A map showing proposed turnpike routes for the ACCESS Oklahoma Turnpike project.
Lawyers allege improper handling of ACCESS turnpike project payments, OTA appeals Open Meeting Act violation
A new suit filed in Cleveland County District Court alleges the Oklahoma Turnpike Authority improperly remedied its Open Meeting Act violation and owes about $42 million.
In December, the OTA was found in violation of the state’s Open Meeting Act because of vague wording in its January and February meeting agendas, which authorized key engineering and design contracts for its controversial ACCESS Oklahoma project. The agency subsequently paused all operations for the ACCESS project on Dec. 8.
But lawyers Stan Ward, Alexey Tarasov and Richard Lebarthe — the team that won the Open Meeting case — said contract payments that had already been made can’t be ratified because the contracts themselves were voided by the court’s decision.
“How could one ratify payments that were made pursuant to contracts that have been invalidated? If there is a defect in contract formation and a contract is null and void, there could not be any payment under that contract,” said Tarasov. “They should have entered into brand new contracts with companies in compliance with the Open Meeting Act.”
Tarasov said the OTA’s defense that payments to contractors were done “in good faith” — that is, relying on advice from an organization’s legal counsel — may absolve the officers involved with giving away agency funds. But during the Open Meeting Act case’s discovery period, Tarasov said OTA officials testified in depositions there was no reliance on legal counsel’s opinion.
“For the OTA to say that there was reliance [on legal counsel] now would go against what they disclosed to us in the previous lawsuit,” Tarasov said. “We directly asked whether there was any reliance on the opinion of the legal counsel in voting on those agenda items.”
Regardless, the “good faith” defense doesn’t apply to outside entities like engineering firms, so they’re liable for the funds, Tarasov said.
“No amount of good faith can overcome the fact that the contracts were, for all practical purposes, invalidated,” Tarasov said. “If you invalidate the vote of the board that authorized the entry into those contracts, then this amounts to an invalidation of the contracts themselves.”
A spokesperson for the OTA said it cannot yet comment on the details of that case, but points to a legal move it made last week as well: the OTA filed an appeal with the state’s supreme court to re-decide whether it had indeed violated the Open Meeting Act.
The appeal challenges several of the court’s findings, including that it had “willfully” violated the Act, and that its agenda items lacked sufficient details.

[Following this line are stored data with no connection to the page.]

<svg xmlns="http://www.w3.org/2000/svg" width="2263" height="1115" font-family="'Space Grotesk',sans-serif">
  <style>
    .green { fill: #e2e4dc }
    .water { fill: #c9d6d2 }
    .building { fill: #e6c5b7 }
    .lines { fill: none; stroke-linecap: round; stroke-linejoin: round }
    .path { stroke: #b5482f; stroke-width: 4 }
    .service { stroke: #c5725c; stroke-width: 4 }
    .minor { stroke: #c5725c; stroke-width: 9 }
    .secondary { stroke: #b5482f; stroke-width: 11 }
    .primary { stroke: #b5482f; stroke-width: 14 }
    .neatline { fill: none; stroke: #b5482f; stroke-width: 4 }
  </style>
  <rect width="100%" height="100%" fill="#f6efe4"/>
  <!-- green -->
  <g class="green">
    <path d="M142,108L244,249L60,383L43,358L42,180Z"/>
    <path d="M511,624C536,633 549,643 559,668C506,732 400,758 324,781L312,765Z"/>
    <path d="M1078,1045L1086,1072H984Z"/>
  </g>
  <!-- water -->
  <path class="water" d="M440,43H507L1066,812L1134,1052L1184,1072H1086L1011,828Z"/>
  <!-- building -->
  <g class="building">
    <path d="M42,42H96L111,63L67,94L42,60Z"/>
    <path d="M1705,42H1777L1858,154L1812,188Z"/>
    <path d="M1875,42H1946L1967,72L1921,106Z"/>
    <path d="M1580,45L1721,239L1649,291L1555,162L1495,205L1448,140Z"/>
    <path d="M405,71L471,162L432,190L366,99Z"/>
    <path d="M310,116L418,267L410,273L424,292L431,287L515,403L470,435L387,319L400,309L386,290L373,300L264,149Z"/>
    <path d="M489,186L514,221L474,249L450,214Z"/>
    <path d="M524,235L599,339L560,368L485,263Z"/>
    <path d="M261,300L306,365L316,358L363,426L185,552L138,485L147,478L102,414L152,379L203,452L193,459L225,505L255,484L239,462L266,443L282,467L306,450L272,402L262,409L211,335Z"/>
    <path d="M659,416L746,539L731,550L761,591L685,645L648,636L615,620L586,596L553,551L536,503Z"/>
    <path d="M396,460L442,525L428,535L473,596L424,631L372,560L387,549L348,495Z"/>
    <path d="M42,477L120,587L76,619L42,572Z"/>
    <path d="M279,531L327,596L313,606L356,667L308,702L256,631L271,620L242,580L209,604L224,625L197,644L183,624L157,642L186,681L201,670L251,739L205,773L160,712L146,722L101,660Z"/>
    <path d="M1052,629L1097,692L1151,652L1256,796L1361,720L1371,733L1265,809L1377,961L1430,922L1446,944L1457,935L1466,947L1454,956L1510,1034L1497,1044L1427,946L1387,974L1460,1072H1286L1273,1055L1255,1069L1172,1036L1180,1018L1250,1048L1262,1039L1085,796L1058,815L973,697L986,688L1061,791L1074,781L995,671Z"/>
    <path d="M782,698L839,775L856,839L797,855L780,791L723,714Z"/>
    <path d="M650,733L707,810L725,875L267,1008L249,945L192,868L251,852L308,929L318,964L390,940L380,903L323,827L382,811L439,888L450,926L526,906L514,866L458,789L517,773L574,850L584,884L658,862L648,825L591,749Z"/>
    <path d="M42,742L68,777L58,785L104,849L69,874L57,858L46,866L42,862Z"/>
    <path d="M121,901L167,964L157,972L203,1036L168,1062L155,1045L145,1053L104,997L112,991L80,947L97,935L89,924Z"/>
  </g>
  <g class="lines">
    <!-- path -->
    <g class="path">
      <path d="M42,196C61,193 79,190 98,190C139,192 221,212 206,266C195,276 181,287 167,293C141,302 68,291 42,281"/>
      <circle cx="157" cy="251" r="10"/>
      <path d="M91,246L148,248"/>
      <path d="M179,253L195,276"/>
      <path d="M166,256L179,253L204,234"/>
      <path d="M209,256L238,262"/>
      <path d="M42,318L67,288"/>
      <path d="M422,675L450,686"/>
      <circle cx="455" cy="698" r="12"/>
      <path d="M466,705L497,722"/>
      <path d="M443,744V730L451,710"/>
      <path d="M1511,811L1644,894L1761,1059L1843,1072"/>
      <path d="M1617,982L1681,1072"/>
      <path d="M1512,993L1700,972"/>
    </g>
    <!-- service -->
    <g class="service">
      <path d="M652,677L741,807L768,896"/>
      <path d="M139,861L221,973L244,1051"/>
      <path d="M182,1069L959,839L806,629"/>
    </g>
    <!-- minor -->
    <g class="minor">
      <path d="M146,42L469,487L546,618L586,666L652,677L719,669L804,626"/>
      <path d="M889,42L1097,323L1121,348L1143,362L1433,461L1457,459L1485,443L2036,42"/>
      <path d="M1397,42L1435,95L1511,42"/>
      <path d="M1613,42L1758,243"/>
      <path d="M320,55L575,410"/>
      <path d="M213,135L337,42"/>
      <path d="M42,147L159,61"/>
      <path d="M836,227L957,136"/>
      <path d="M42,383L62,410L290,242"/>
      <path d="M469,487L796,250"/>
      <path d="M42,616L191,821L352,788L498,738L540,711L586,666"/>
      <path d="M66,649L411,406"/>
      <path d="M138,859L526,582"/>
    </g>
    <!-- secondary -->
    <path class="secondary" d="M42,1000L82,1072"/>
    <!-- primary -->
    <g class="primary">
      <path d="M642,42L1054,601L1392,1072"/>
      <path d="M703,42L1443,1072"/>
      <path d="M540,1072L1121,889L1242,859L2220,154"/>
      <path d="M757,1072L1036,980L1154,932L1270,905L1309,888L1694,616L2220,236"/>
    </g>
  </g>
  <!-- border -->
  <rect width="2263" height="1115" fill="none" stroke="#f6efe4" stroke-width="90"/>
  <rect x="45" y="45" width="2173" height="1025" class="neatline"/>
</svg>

The email cites an attorney general decision from 1981:
“If a public body concludes that it may have violated the provisions of the Open Meeting Act in a willful manner, the public body must fully reconsider those manners acted upon in violation of the Act. Such reconsideration, of course, must be done in compliance with the Act.”
That decision also reads, “the word ‘willful’ in [state law] does not require a showing of bad faith, malice or wantonness, and includes unintentional violations.”
“OTA’s Board complied with Attorney General opinion 1981 OK AG-214 when it fully reconsidered and voted to approve the contracts pursuant to OMA-compliant agenda items at its Jan. 3 regular meeting,” the email reads.
The spokesperson said the OTA’s ratification action at its January 2023 board meeting “sufficiently rehabilitated what the Court found to be deficient.”
“Plaintiffs’ new demand is an abuse of the judicial system in order to improperly threaten and pressure public officials and its consultants to stop a much-needed public transportation improvement and expansion project,” the spokesperson said.